• _Task goal_: Copy the data below line for line without changing anything, and leave the pictures out of your copy.

• _Listed entries_:
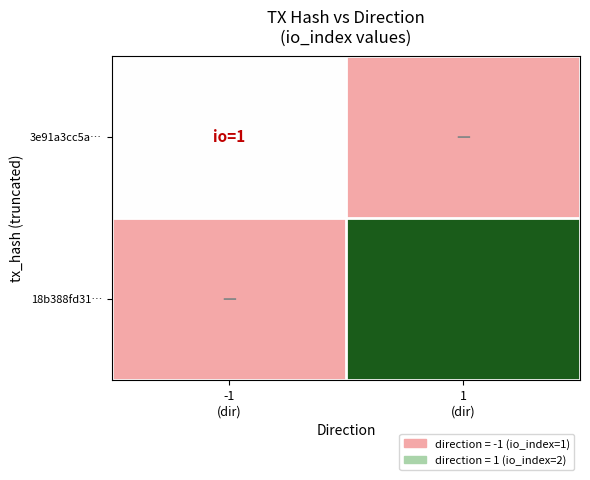

How many categories are shown in the chart?

2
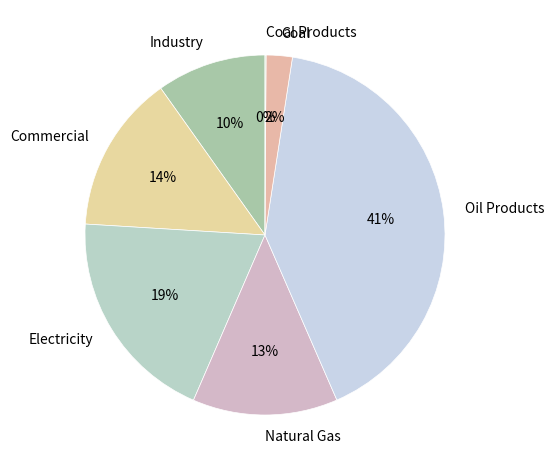

Between Electricity and Natural Gas, which is larger?

Electricity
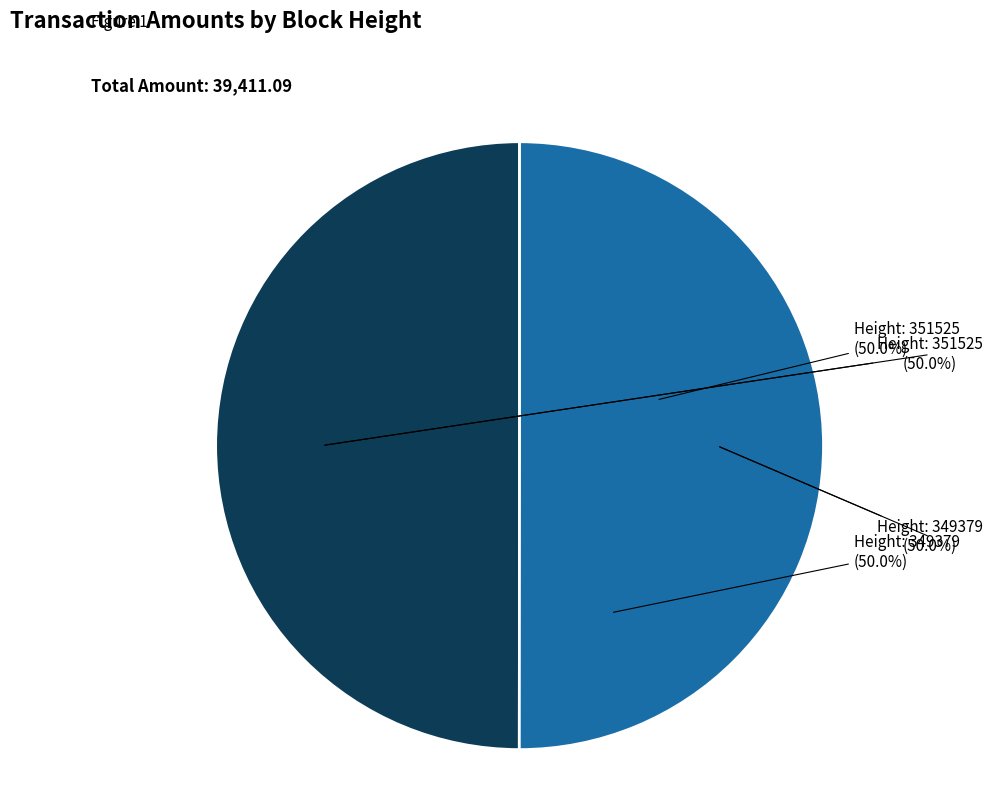

What percentage is the 351525 slice, to the nearest percent?

50%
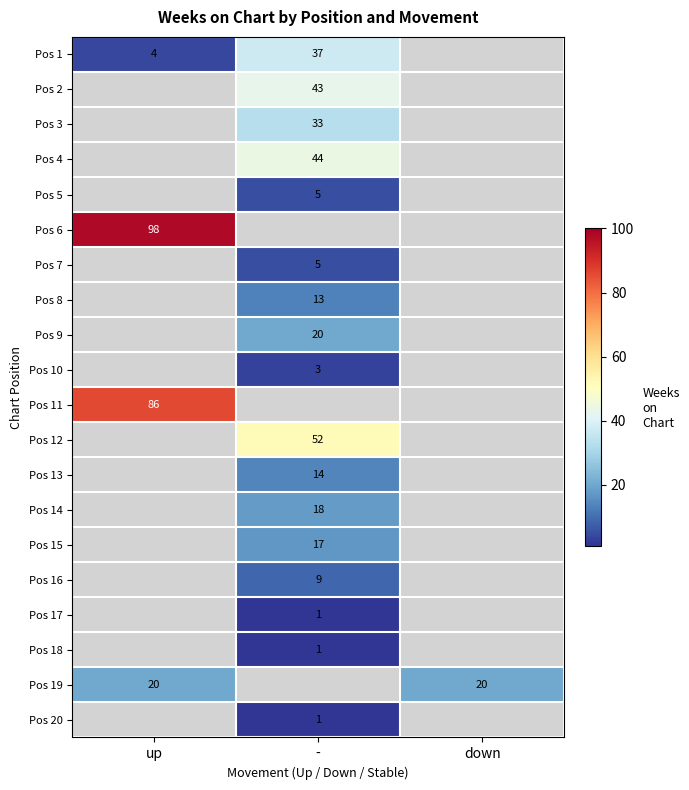

True or false: Pos 12 has a value of 52 at -.

True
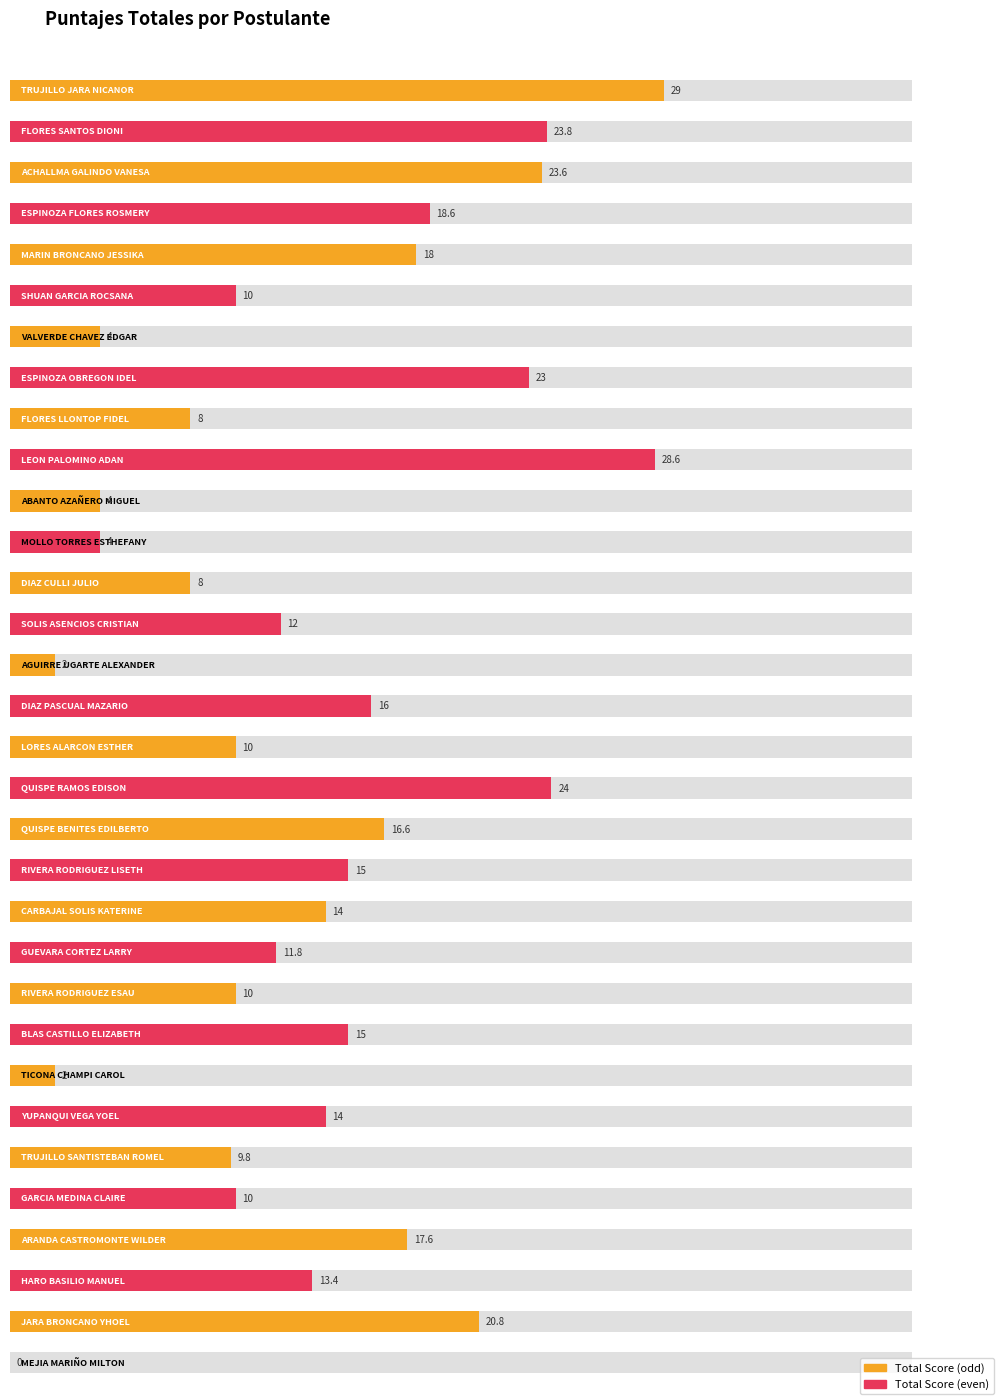

The value at ESPINOZA OBREGON IDEL is 23.0. True or false?

True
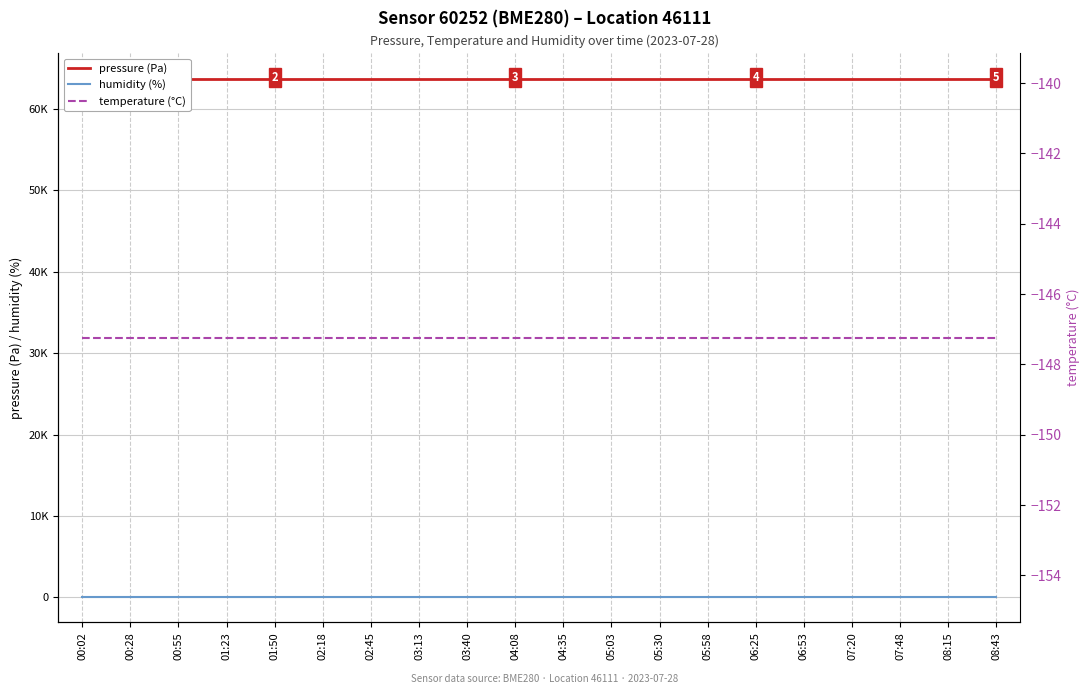

What is the sum of all temperature (°C) values?

-2944.8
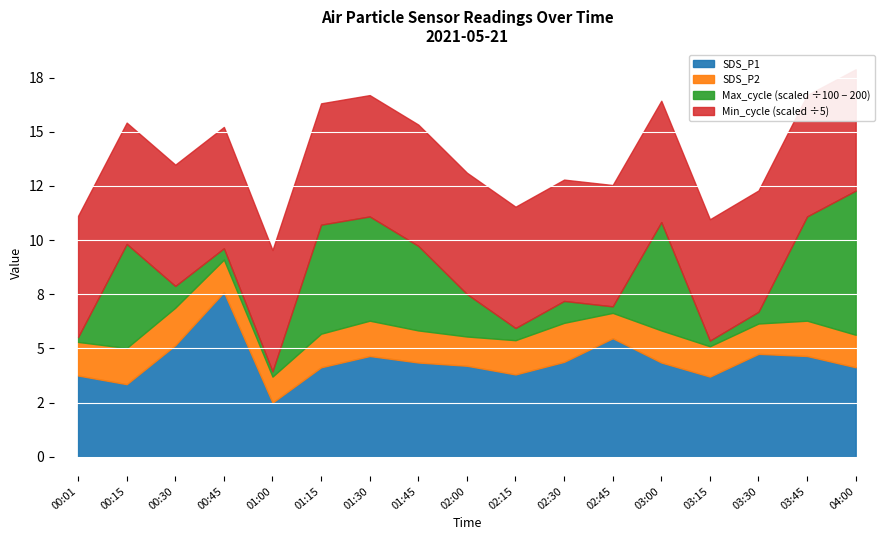

At which label is SDS_P1 closest to 5?

00:30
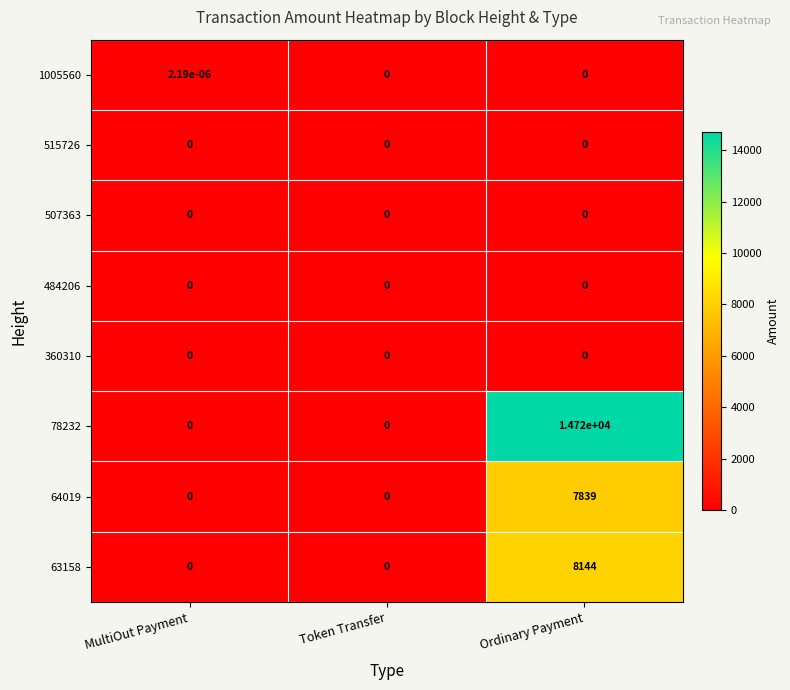

How many values in 78232 are above zero?

1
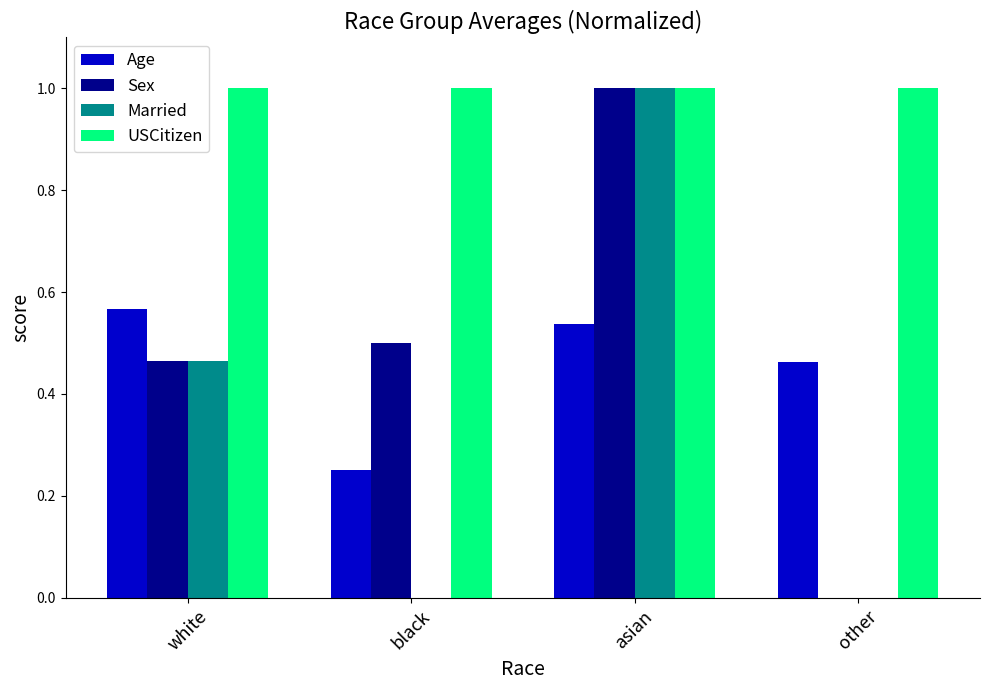

What is the maximum value shown in the chart?

1.0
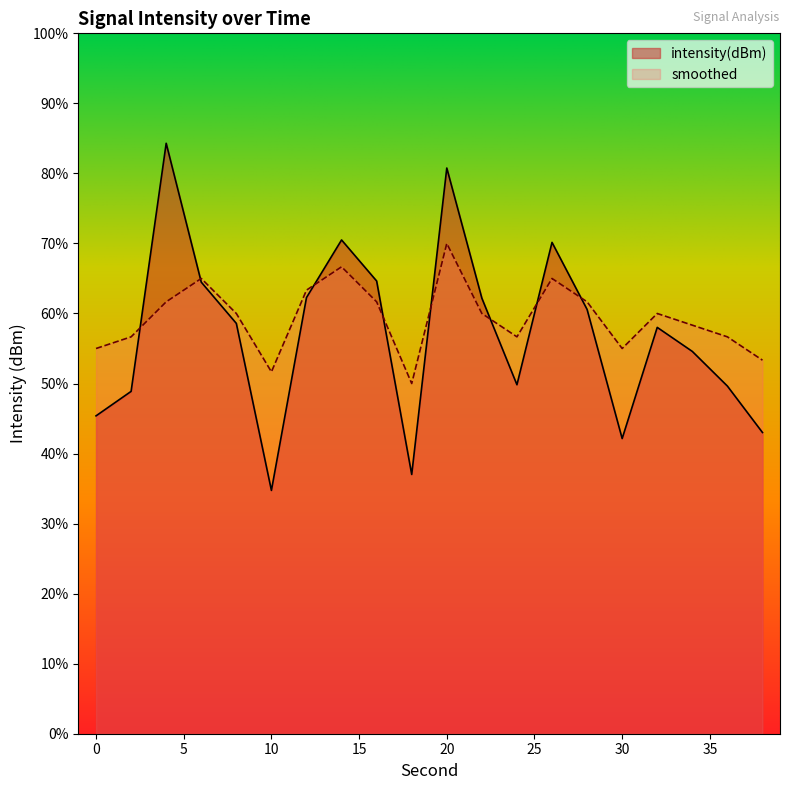

Count the number of data series in this chart.

2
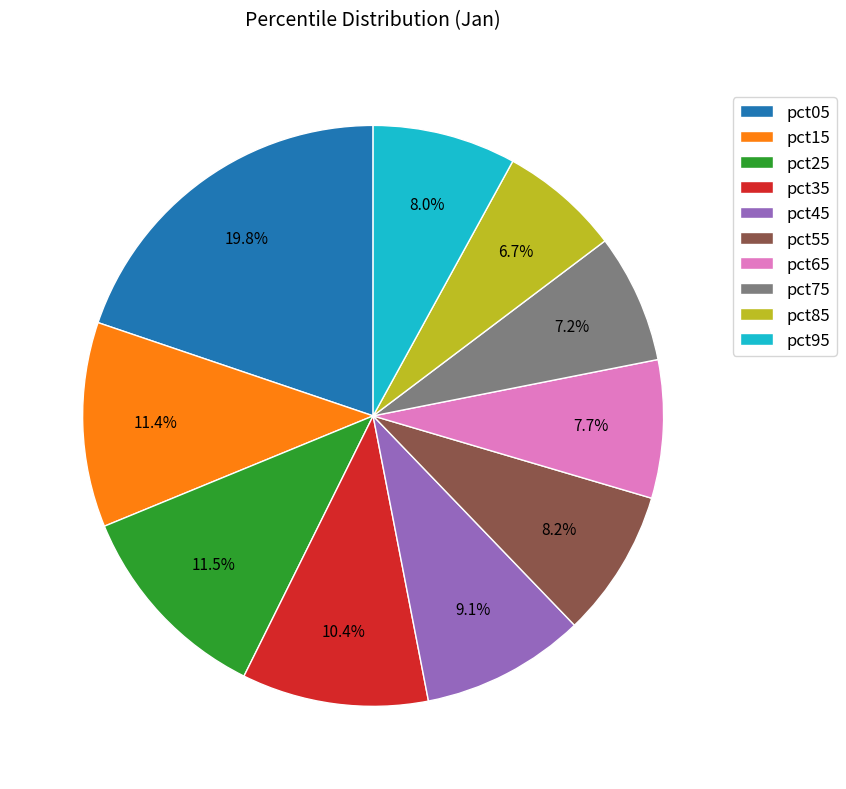

Does pct55 account for over 50% of the chart?

No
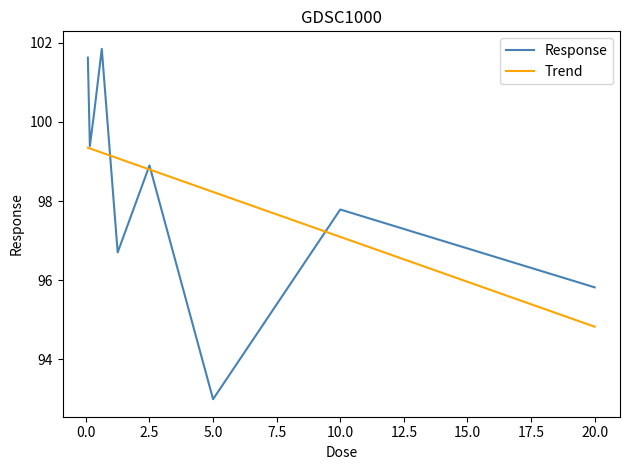

Does the chart have visible grid lines?

No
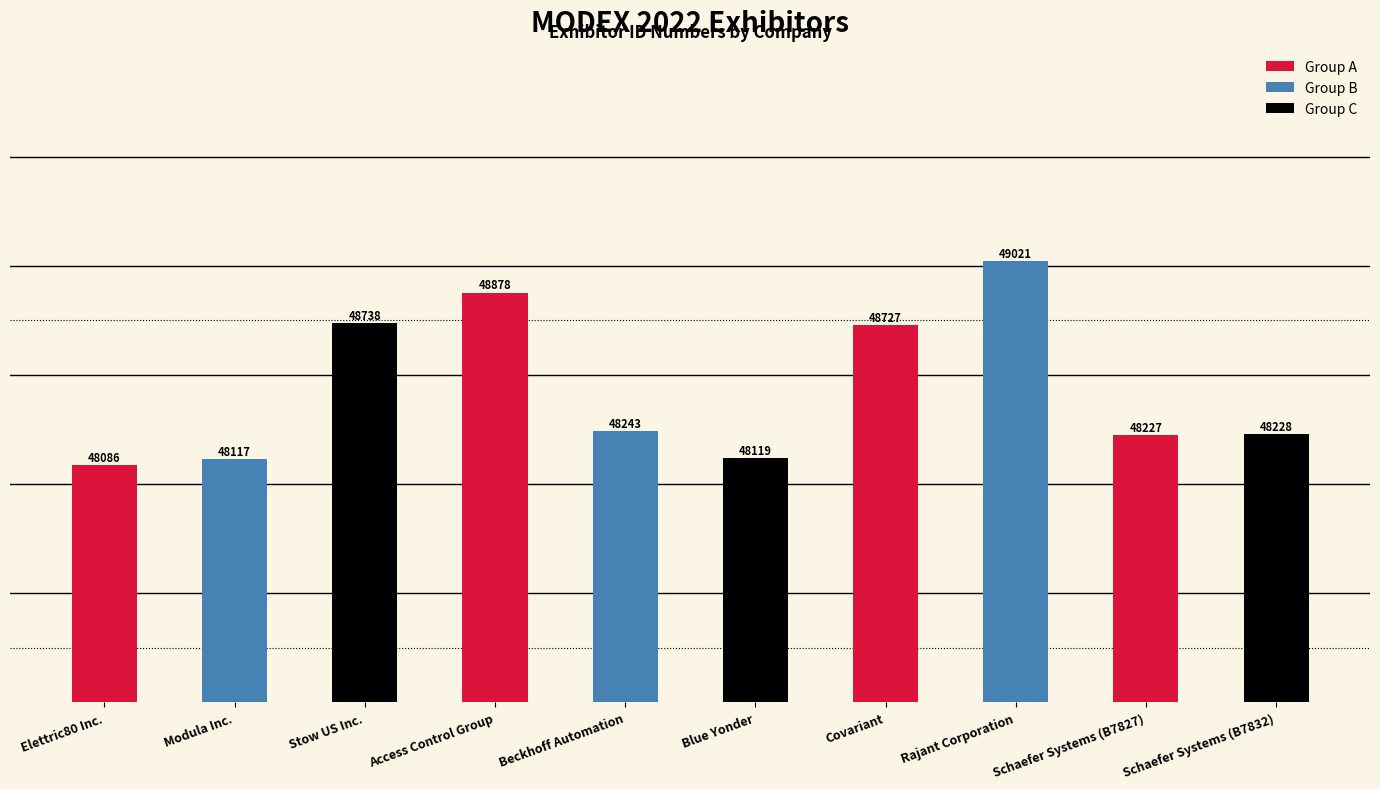

Reading left to right, what are all the values shown in this chart?

Elettric80 Inc.=48086	Modula Inc.=48117	Stow US Inc.=48738	Access Control Group=48878	Beckhoff Automation=48243	Blue Yonder=48119	Covariant=48727	Rajant Corporation=49021	Schaefer Systems (B7827)=48227	Schaefer Systems (B7832)=48228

• _Answer box_:
How many categories are shown in the chart?

2

Between Electricity and Natural Gas, which is larger?

Electricity

What percentage is the 351525 slice, to the nearest percent?

50%

True or false: Pos 12 has a value of 52 at -.

True

The value at ESPINOZA OBREGON IDEL is 23.0. True or false?

True

What is the sum of all temperature (°C) values?

-2944.8

At which label is SDS_P1 closest to 5?

00:30

How many values in 78232 are above zero?

1

What is the maximum value shown in the chart?

1.0

Count the number of data series in this chart.

2

Does pct55 account for over 50% of the chart?

No

Does the chart have visible grid lines?

No

Reading left to right, what are all the values shown in this chart?

Elettric80 Inc.=48086	Modula Inc.=48117	Stow US Inc.=48738	Access Control Group=48878	Beckhoff Automation=48243	Blue Yonder=48119	Covariant=48727	Rajant Corporation=49021	Schaefer Systems (B7827)=48227	Schaefer Systems (B7832)=48228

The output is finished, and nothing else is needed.